Angus Young revela qual é o clássico do AC/DC que considera “o rock perfeito para um guitarrista”
Written by Gabriel Yuki on 5 de agosto de 2026
Quando se fala em AC/DC, é comum que os holofotes estejam voltados para a energia contagiante de Angus Young, eternizado pelo uniforme de estudante, pelos solos explosivos e pela presença de palco inconfundível. Da mesma forma, os vocais marcantes de Bon Scott e, posteriormente, de Brian Johnson ajudaram a transformar a banda australiana em uma das maiores referências da história do rock.
Mas por trás de toda essa potência existia uma peça fundamental, muitas vezes menos lembrada pelo grande público: Malcolm Young.
Irmão mais velho de Angus, Malcolm foi muito mais do que o guitarrista-base do AC/DC. Considerado o líder criativo da banda, ele desempenhou um papel decisivo na construção da identidade musical do grupo, sendo responsável por grande parte das composições e pelos riffs que marcaram gerações.
Enquanto Angus brilhava nos solos, era Malcolm quem sustentava a estrutura das músicas com uma guitarra precisa, pesada e extremamente marcante. Seu estilo direto, sem excessos, ajudou a criar uma sonoridade única, que se tornou marca registrada do AC/DC ao longo de décadas.
Clássicos como Highway to Hell, Back in Black, Thunderstruck, You Shook Me All Night Long e Hells Bells carregam a assinatura criativa de Malcolm, cuja simplicidade e eficiência provaram que grandes canções não dependem de complexidade, mas de riffs memoráveis e uma base sólida.
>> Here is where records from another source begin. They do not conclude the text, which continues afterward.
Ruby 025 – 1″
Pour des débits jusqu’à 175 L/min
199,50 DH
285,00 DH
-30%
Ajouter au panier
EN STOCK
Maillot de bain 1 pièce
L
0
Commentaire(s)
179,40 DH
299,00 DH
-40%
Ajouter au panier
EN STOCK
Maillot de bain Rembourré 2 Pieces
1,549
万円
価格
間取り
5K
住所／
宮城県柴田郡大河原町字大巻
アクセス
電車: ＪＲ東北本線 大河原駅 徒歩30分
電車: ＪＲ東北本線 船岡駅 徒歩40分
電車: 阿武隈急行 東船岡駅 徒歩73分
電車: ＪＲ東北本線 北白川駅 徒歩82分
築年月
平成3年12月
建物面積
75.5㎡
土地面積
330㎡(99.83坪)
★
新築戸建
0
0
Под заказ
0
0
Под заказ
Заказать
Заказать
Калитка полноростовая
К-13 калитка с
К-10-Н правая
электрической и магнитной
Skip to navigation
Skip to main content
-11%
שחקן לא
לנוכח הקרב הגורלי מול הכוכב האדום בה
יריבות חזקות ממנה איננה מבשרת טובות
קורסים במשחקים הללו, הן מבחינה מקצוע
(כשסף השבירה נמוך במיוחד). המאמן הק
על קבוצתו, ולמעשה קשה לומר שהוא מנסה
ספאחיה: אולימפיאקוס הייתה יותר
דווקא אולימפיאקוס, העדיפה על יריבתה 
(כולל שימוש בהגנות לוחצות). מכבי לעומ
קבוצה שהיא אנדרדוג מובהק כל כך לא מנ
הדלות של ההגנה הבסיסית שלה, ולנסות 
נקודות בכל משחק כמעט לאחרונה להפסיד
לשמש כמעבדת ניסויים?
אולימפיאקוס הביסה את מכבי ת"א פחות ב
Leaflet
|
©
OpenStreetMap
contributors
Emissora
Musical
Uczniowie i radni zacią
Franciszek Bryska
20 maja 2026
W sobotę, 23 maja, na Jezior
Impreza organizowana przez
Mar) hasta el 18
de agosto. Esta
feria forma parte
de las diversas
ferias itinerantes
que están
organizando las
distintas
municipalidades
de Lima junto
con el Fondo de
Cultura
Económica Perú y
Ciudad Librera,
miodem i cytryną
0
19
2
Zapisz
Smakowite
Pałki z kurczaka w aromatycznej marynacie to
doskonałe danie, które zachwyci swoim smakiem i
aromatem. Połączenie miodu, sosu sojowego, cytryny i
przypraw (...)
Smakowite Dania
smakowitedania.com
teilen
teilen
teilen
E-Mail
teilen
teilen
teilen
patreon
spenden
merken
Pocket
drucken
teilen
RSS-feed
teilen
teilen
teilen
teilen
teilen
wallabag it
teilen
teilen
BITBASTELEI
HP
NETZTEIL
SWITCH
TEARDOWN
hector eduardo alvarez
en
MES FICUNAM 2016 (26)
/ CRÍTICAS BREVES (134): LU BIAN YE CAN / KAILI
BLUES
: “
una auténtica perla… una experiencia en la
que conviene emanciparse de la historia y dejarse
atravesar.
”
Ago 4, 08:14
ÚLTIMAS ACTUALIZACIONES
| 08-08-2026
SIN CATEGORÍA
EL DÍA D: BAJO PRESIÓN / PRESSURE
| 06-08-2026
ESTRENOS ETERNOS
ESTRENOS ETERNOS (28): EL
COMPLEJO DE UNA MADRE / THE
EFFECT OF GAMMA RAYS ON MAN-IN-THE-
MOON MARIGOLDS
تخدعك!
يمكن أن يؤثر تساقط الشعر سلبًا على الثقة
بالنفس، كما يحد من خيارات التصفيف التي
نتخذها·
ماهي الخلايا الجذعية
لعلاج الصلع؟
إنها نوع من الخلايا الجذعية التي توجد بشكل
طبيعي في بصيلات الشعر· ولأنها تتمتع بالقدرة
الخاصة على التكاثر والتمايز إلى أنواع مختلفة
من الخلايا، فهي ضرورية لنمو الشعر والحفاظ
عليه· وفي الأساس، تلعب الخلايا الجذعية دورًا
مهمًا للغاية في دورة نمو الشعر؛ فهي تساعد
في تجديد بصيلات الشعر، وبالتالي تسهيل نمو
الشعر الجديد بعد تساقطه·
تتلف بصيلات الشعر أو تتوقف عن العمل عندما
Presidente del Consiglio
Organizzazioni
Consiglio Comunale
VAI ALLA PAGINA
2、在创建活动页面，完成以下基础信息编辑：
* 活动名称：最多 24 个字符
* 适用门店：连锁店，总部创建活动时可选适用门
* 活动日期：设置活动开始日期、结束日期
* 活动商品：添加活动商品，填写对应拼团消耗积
Reconhecido por músicos e críticos como um dos maiores guitarristas-base da história do rock, Malcolm Young deixou um legado que vai muito além de sua discrição nos palcos. Sua contribuição foi essencial para transformar o AC/DC em um fenômeno mundial, influenciando gerações de bandas e consolidando um estilo que permanece atual até hoje.
Embora Angus seja o rosto mais conhecido do grupo, muitos fãs e especialistas concordam que o coração do AC/DC sempre bateu no ritmo da guitarra de Malcolm Young.